**TASK GOAL:**
Given the entries that follow, write out exactly the lines starting at the one containing "[368,308,592,321] FTF AC" and ending at the one containing "[311,453,338,465] AC. ->", both ends included, and only those.

THE RECORDS START

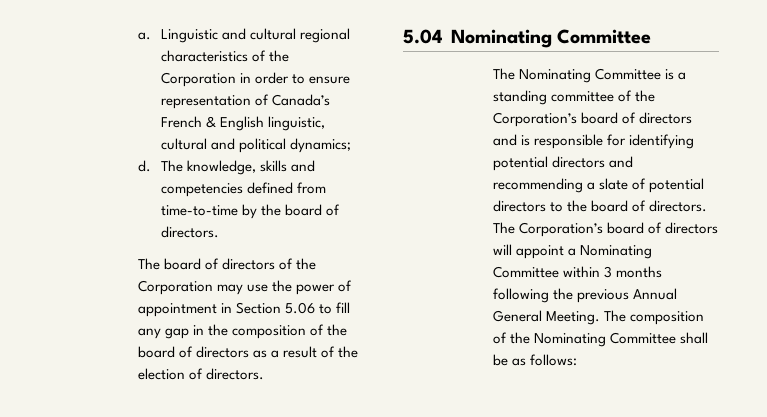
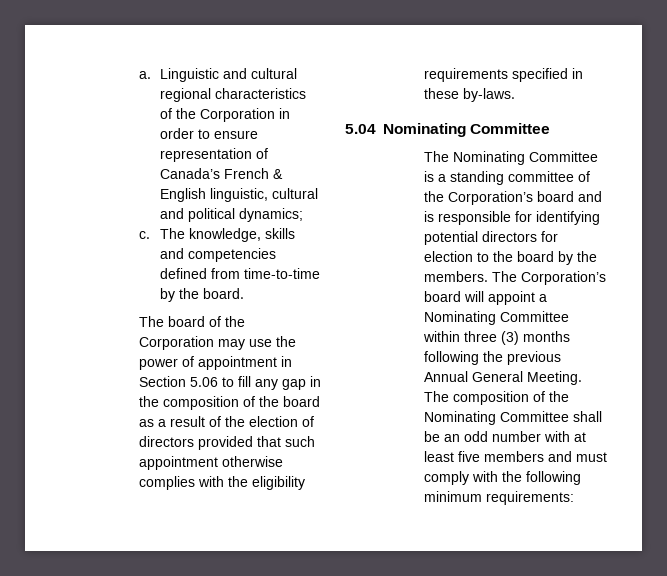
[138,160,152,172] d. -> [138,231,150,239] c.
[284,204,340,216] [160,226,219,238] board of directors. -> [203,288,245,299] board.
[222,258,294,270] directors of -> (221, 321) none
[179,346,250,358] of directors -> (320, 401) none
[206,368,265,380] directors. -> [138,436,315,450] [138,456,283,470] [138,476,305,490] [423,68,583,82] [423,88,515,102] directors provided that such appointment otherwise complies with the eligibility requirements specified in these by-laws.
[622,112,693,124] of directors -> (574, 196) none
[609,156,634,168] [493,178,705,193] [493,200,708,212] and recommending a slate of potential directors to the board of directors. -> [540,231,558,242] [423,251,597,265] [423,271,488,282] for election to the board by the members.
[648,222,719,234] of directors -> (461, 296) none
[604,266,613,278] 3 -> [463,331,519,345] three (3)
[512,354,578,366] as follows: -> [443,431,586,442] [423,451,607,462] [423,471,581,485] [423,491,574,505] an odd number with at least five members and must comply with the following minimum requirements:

THE RECORDS END
THE RECORDS START

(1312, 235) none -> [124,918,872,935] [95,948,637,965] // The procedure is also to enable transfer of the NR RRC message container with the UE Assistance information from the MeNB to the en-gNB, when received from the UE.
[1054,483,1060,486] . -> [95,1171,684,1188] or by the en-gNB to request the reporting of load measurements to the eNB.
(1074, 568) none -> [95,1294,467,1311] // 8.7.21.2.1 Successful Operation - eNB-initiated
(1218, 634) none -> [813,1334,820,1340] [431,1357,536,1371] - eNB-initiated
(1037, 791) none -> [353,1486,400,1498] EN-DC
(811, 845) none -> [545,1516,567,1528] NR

THE RECORDS END
THE RECORDS START

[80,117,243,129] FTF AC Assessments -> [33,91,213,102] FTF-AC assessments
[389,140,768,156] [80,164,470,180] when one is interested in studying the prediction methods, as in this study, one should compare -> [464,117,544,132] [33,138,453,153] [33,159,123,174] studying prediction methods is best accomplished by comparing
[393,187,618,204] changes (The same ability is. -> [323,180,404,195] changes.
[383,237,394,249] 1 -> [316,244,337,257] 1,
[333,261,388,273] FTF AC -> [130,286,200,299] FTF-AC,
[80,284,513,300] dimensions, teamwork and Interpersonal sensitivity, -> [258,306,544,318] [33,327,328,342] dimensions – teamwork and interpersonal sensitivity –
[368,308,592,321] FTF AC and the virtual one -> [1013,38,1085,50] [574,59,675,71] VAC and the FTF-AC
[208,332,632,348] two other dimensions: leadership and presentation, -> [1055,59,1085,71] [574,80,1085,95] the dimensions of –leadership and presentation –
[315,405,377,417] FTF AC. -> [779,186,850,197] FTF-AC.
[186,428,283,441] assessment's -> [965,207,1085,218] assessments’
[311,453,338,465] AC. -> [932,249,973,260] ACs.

THE RECORDS END

**EXERCISE OUTPUT:**
[368,308,592,321] FTF AC and the virtual one -> [1013,38,1085,50] [574,59,675,71] VAC and the FTF-AC
[208,332,632,348] two other dimensions: leadership and presentation, -> [1055,59,1085,71] [574,80,1085,95] the dimensions of –leadership and presentation –
[315,405,377,417] FTF AC. -> [779,186,850,197] FTF-AC.
[186,428,283,441] assessment's -> [965,207,1085,218] assessments’
[311,453,338,465] AC. -> [932,249,973,260] ACs.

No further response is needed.